#### What is expected:
Revise the song notes from "We don't know" up to and including "Saving Grace' (1968).", putting "countless" in place of "innumerable".
** START OF Passage shown **
Roaming the wide world over
Always alone and blue, so blue
I am sad and weary, longing to go home
Yes, I miss the Mississippi and you...

Jimmie Rodgers had less than a year to live when he recorded 'Miss the Mississippi and You' in New York on Aug. 29, 1932 with a country/jazz band that included two fiddles, guitar, piano, and clarinet. The song was issued on the Victor label on Dec. 2, 1932; Jimmie Rodgers died May 26, 1933 at the age of 35.


'MOTHERLESS CHILDREN' (Public Domain, arr. by Rosanne Cash and John Leventhal)

'Motherless Children' was the blues before there was The Blues: a song that powerfully expressed the emotions of the blues but predates the codification of the twelve-bar blues form. In most versions, including the present recording, 'Motherless Children' is sung in an A-A-B-A form but does not change chords in the familiar blues pattern.

We don't know who, if anyone wrote 'Motherless Children' but it has been recorded by innumerable artists including the Carter Family in 1929. Lesley Riddle, a black blues singer and guitarist, accompanied A.P. Carter on several of the latter's song-collecting forays -- and it's likely that Riddle was the source of Carter Family songs like 'Cannonball Blues' and 'Motherless Children.'

By the late Twenties, 'Motherless Children' was well established in the repertoire of both white and black musicians. Blind Willie Johnson's haunting version from 1927 (mislabeled 'Mother's Children Have a Hard Time') inspired both Eric Clapton's 1974 recording (on his best-selling album 461 'Ocean Boulevard') and the Steve Miller Band's weirdly atmospheric rendition on 'Your Saving Grace' (1968).
** END OF Passage shown **
** START OF Data provided **
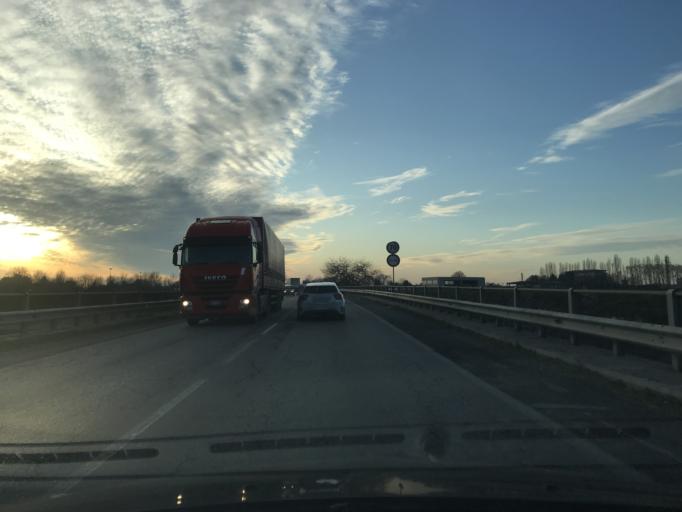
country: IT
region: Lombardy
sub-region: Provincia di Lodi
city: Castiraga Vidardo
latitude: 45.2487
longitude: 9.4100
** END OF Data provided **
** START OF Data provided **
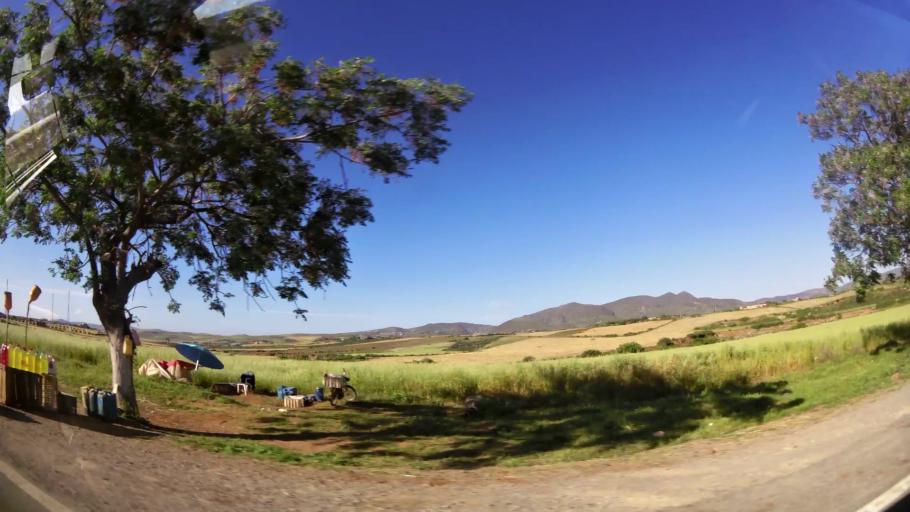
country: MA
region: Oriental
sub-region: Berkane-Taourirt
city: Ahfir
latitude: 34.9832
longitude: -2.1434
** END OF Data provided **
** START OF Data provided **
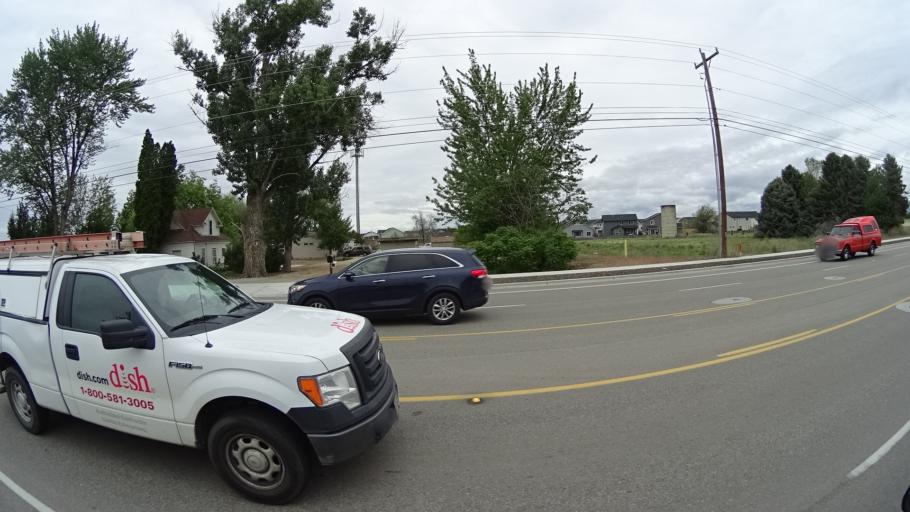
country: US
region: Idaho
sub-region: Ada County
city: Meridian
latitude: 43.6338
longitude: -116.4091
** END OF Data provided **
#### Solution for this exercise:
We don't know who, if anyone wrote 'Motherless Children' but it has been recorded by countless artists including the Carter Family in 1929. Lesley Riddle, a black blues singer and guitarist, accompanied A.P. Carter on several of the latter's song-collecting forays -- and it's likely that Riddle was the source of Carter Family songs like 'Cannonball Blues' and 'Motherless Children.'

By the late Twenties, 'Motherless Children' was well established in the repertoire of both white and black musicians. Blind Willie Johnson's haunting version from 1927 (mislabeled 'Mother's Children Have a Hard Time') inspired both Eric Clapton's 1974 recording (on his best-selling album 461 'Ocean Boulevard') and the Steve Miller Band's weirdly atmospheric rendition on 'Your Saving Grace' (1968).